Diffusive magnetotransport in a two-dimensional Rashba system

TL;DR

This paper analytically investigates the magnetotransport properties of a 2D Rashba system, deriving formulas for conductivity and density of states across various magnetic field regimes, and finds that Rashba SOI does not affect classical conductivity.

Contribution

It provides an exact Green function expression and analytical formulas for conductivity and DOS in a 2D Rashba system under magnetic fields, covering both weak and strong field regimes.

Findings

Rashba SOI does not influence conductivity in classical magnetic fields.

SdH oscillation period relates to charge carrier concentration regardless of SOI.

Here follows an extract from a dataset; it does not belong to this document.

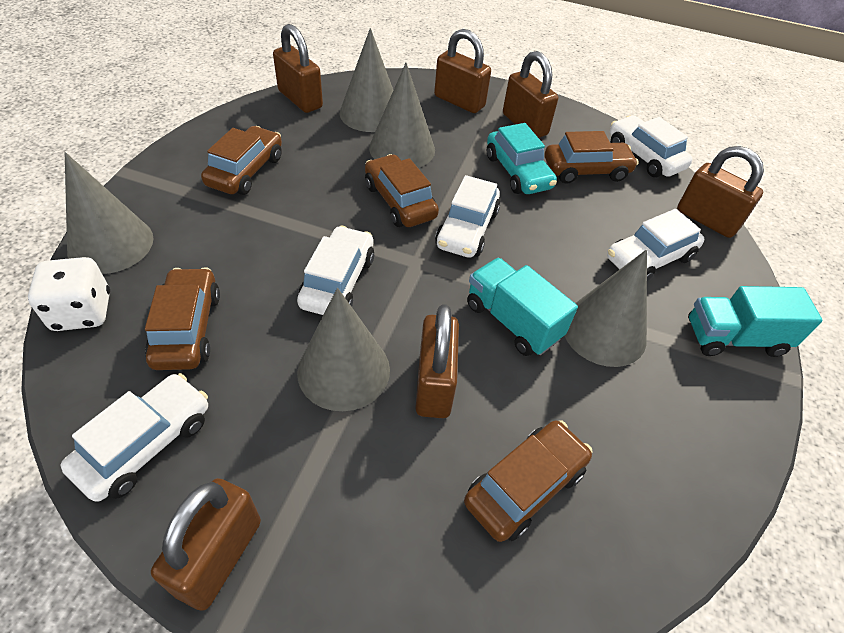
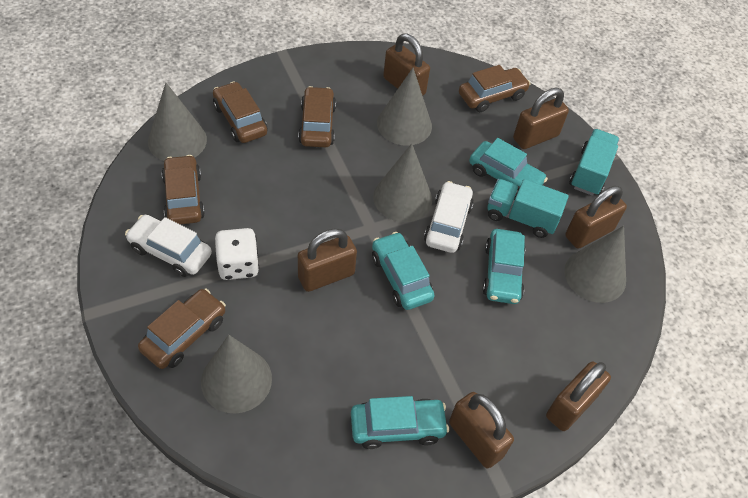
turquoise car: 1 -> 4
white car: 5 -> 2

Derived equations accurately predict SdH beating node locations.

Abstract

An analytical approach to calculation of the conductivity tensor, $\sigma$, of a two-dimensional (2D) electron system with Rashba spin-orbit interaction (SOI) in an orthogonal magnetic field is proposed. The electron momentum relaxation is assumed to be due to electron scattering by a random field of short-range impurities, which is taken into account in the Born approximation. An exact expression for the one-particle Green function of an electron with Rashba SOI in an arbitrary magnetic field is suggested. This expression allows us to obtain analytical formulas for the density of states (DOS) and $\sigma$ in the self-consistent Born and ladder approximation, respectively, which hold true in a wide range of magnetic fields, from the weak ($\omega_{c}\tau << 1$) up to the quantizing ($\omega_{c}\tau\gtrsim 1$) ones. It is shown that in the ladder approximation the Rashba SOI has no effect at all on the conductivity magnitude in the whole range of classical (non quantizing) magnetic fields. The Shubnikov-de Haas (SdH) oscillation period is shown to be related to the total charge carrier concentration by the conventional formula, irrespective of the SOI magnitude. A simple equation defining the location of the SdH oscillation beating nodes is obtained. The results are in good agreement with the experimental and recent numerical investigations.